What is required =>
Please transcribe the developer guide word for word from "Vizier depends on" to "the vizier classpath.".

Selected text =>
DEVELOPER.md

Getting Started

As normal for scala development, you should have the following:

• Java (1.8+)
• SBT (1.3+)

From the root of this repository, run the following:

$> sbt compile          # Compiles the code
$> sbt run              # Runs the code

Given how ... erm ... blazingly fast SBT is, you may want to check out bloop and/or metals to make things a bit faster.

Upstream development

Vizier depends on several upstream repositories: Mimir, Caveats, and Vizier-UI. The instructions above will set you up to work with the latest published version of each of these repos, but if you want to co-develop any of them along with Vizier, do the following:

$> sbt checkout
...
$> ls upstream
caveats  mimir  ui

Mimir/Caveats development

caveats and mimir will automatically be recognized by SBT (and bloop) as dependent projects. Changes to either will be recompiled and added to the vizier classpath.

UI development

To develop the Vizier UI (or debug issues with the UI), open a new terminal and

$> cd upstream/ui
$> yarn install
$> yarn run

This will start a new server on http://localhost:3000 (note the different port) that will connect to the main Vizier instance.

To compile the UI and bring the changes into Vizier itself, run the following from the vizier-scala root:

$> sbt buildUI

Gotchas

If you take nothing else away from this document, read this section. It highlights the oddities of this codebase. These are things that will cause you grief if you try to make changes without realizing what's going on.

ScalikeJDBC

ScalikeJDBC is a scala-native wrapper around JDBC connections (analogous to Python's Alchemy). It makes extensive use of scala implicits, which can be a little confusing if you're just getting started with scala, so let's start with a quick primer on the part of implicits that you need to know.

Global state is annoying, but can be more programmer friendly when you need to keep passing that state into functions. For example, let's say you have a JDBC connection. You need to keep passing that connection into every function that might potentially need it. That makes code hard to read and write, because you always have that extra argument hanging off the end. It can be easier just to dump the connection into a global variable and use it when needed. Global state, however, drives functional people mad (for good reasons).

Dataset excerpts =>
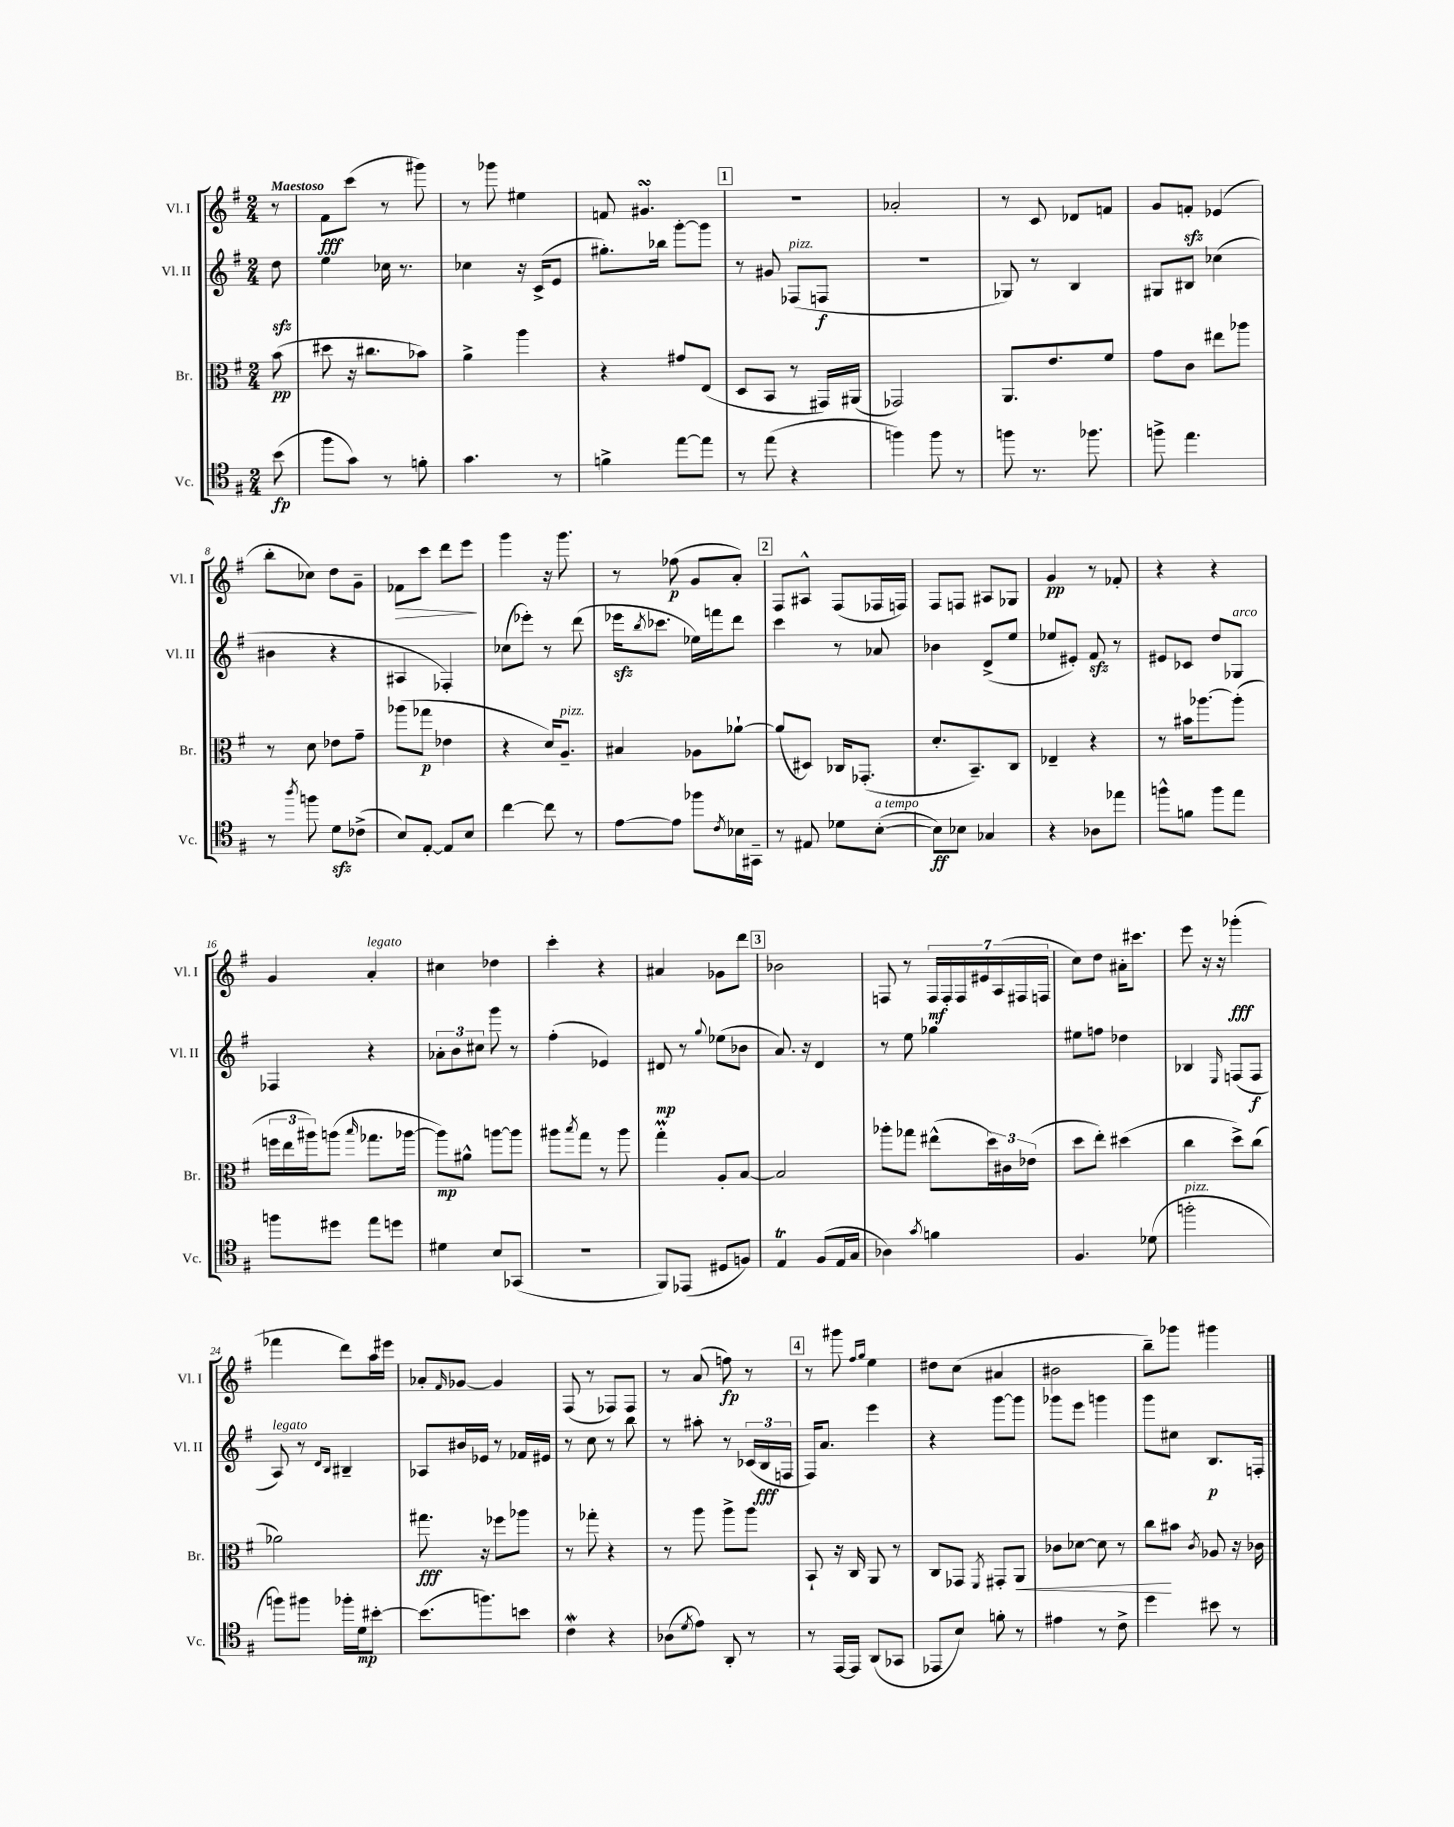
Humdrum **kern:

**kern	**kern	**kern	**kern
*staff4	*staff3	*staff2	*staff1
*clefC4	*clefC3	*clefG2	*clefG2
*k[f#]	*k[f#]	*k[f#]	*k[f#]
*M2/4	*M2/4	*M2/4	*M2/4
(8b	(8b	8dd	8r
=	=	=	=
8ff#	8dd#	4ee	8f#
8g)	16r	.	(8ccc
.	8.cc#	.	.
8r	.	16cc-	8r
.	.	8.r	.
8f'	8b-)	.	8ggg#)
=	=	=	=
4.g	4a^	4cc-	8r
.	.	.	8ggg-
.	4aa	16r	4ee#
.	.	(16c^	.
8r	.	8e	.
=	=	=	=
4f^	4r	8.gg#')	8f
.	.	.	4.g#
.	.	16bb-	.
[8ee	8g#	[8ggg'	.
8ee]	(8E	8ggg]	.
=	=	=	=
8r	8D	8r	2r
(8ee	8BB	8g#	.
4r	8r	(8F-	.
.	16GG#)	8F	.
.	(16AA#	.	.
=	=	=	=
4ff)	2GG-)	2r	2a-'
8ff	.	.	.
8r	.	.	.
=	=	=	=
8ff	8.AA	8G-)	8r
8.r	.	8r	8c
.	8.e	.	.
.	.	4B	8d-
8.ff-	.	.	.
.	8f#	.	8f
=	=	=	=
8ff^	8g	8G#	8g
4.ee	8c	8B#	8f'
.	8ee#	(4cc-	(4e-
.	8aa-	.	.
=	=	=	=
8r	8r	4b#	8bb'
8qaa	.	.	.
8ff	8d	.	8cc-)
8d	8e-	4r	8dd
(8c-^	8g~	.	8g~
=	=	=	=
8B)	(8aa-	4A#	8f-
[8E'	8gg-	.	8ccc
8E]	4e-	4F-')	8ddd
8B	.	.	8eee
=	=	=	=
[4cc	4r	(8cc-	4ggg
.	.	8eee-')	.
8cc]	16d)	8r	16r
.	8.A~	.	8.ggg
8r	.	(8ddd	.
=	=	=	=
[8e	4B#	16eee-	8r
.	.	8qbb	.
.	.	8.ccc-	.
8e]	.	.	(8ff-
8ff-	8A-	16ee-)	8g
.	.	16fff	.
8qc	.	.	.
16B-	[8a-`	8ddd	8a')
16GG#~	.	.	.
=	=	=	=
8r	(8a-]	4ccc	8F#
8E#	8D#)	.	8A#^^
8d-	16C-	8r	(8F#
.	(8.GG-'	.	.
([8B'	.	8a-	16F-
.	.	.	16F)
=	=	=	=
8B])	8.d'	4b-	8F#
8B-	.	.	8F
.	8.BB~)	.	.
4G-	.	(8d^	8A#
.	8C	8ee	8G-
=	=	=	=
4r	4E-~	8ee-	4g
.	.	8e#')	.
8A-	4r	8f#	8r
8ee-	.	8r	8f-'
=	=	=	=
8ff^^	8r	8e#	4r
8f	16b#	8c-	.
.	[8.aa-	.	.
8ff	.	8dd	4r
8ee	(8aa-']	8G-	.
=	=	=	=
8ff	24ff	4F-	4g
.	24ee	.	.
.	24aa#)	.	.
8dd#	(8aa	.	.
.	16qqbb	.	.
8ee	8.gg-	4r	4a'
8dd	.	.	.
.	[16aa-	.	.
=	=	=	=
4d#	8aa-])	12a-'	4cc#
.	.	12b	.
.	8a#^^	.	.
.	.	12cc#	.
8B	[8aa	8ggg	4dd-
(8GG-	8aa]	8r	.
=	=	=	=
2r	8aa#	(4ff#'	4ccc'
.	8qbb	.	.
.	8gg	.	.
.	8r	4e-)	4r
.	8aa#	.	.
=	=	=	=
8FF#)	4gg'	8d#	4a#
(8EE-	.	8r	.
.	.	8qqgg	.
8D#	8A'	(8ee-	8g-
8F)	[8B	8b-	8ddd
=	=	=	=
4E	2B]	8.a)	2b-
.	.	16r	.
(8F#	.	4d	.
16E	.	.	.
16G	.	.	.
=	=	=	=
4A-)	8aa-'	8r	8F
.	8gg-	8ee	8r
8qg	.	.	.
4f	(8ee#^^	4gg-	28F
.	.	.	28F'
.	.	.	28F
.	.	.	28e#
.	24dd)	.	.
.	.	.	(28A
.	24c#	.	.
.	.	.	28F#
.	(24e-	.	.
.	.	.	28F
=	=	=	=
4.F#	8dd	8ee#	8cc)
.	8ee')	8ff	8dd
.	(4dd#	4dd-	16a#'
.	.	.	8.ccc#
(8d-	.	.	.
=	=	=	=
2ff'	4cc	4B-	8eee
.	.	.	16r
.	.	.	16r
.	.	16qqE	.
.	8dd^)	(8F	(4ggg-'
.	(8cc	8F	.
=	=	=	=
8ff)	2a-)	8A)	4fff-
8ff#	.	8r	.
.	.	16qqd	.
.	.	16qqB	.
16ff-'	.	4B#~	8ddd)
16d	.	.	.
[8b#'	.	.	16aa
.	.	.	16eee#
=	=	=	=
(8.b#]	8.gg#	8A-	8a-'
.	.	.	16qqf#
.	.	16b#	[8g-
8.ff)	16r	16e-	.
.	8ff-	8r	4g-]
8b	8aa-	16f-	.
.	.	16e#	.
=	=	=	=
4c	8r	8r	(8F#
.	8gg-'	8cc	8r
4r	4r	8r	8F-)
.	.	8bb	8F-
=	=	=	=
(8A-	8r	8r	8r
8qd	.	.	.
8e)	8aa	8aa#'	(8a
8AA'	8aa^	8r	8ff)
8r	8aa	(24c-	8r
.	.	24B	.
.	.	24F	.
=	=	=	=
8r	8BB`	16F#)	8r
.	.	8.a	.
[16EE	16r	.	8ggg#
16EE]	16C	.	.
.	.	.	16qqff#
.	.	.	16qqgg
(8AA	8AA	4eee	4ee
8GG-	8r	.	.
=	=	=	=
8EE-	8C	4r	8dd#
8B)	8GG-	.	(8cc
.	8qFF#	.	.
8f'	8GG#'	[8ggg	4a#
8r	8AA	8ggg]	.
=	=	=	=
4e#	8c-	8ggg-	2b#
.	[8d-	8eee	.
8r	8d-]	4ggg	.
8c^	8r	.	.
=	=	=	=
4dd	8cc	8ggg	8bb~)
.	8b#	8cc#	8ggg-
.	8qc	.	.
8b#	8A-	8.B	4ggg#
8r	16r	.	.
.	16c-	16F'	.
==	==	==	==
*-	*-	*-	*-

Problem solution =>
Vizier depends on several upstream repositories: Mimir, Caveats, and Vizier-UI. The instructions above will set you up to work with the latest published version of each of these repos, but if you want to co-develop any of them along with Vizier, do the following:

$> sbt checkout
...
$> ls upstream
caveats  mimir  ui

Mimir/Caveats development

caveats and mimir will automatically be recognized by SBT (and bloop) as dependent projects. Changes to either will be recompiled and added to the vizier classpath.